Dr. Martin nodded, turned to leave, looked back at Billy, and closed the creaking door softly. Before climbing upstairs, she sat on the floor of the darkened cellar, wrapped her arms around herself, and rocked. She recalled times when she sat in the dark behind a locked door, silent, aware that no one would heed any cry she made.

After leaving the basement, she knocked at the door of the housekeeper’s room, but there was no answer, and she contented herself with making a few entries in her casebook, eating the sandwich left by her bedside, and going to bed. She dreamed of trapped, clawing creatures, looking for an exit. She awoke with bleeding fingernails.

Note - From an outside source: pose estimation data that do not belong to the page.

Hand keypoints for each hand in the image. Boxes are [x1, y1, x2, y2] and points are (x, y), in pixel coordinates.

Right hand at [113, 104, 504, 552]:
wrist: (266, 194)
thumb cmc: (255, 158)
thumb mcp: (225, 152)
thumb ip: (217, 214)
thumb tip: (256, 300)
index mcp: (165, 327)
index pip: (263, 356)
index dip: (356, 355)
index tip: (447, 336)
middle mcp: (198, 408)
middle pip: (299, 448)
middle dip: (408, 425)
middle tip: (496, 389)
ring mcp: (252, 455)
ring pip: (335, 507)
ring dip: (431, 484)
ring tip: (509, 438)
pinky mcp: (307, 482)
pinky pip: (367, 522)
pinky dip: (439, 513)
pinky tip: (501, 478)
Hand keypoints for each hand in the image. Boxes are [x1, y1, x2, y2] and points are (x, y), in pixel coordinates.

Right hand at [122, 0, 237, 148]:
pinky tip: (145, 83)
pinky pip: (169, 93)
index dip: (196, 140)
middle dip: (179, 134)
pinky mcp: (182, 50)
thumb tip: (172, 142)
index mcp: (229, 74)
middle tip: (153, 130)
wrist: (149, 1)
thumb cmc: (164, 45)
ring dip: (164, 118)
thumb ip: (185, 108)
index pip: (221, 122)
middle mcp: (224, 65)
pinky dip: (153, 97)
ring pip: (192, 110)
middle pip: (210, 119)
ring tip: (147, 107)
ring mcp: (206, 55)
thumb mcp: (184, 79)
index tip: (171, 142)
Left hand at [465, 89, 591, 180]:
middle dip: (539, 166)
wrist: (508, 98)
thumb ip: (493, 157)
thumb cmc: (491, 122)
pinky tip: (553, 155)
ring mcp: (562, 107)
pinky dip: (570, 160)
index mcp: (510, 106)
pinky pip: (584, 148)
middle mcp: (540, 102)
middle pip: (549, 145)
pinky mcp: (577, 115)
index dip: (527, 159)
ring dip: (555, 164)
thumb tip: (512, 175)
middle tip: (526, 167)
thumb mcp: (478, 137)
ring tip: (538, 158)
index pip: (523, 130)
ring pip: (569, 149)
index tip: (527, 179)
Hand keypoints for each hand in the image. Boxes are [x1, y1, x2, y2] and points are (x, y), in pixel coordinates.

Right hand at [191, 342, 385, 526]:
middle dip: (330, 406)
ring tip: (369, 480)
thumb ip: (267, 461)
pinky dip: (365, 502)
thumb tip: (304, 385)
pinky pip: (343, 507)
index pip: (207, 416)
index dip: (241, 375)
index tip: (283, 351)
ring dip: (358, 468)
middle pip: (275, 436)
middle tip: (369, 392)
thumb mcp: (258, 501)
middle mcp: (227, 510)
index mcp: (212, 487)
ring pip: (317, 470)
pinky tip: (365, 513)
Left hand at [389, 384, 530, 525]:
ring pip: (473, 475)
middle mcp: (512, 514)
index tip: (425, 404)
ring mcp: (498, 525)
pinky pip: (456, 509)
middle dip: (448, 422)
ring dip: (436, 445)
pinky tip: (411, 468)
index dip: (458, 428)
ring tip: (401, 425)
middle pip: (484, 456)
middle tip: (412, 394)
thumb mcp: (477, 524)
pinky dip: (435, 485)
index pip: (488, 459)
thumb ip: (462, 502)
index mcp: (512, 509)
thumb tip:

From Wordplay: “Hybrids in the Animal World”:

Boxer + Wildebeest = Boxer Wilde: A remarkable writing dog, author of:
An Ideal Housepet;
The Importance of Peeing Outside;
The Hydrant of Dorian Greyhound.

From Poems: “Biological Adapatation”:
Biological Adaptation
A fast, fierce carnivore,
The velociraptor
Was once a fine captor.
None could have been apter
To have hunted and trapped her,
But to be succinct,
The old boy’s extinct,
A bad biological adapter.

From Short Plays: “Corpse”:

DETECTIVE: Oh, come, come, save your tears, Madam. You should have thought of the consequences of your terrible action before pulling the trigger of that revolver.

WIDOW: I am weeping, if you must know, because I have been sitting in that chair for ten minutes without any lines to say, while the Corpse …the Corpse!... has a jolly go sticking his lines in wherever he wants. This is the director’s fault! Sal, are you listening?! I weep because I thought I had a chance to play the beautiful innocent, the scheming seductress, the crazed killer. I could chew the scenery and enjoy standing ovations every night. But no, all the lines go to the corpse.

DETECTIVE: In the annals of justice, no one is more deserving of …

SERGEANT: Punishment, sir.

DETECTIVE: …punishment for their heinous crime than such a one as this …

SERGEANT: Sorry spectacle?

DETECTIVE: …sorry spectacle of a black widow, blah, blah, blah.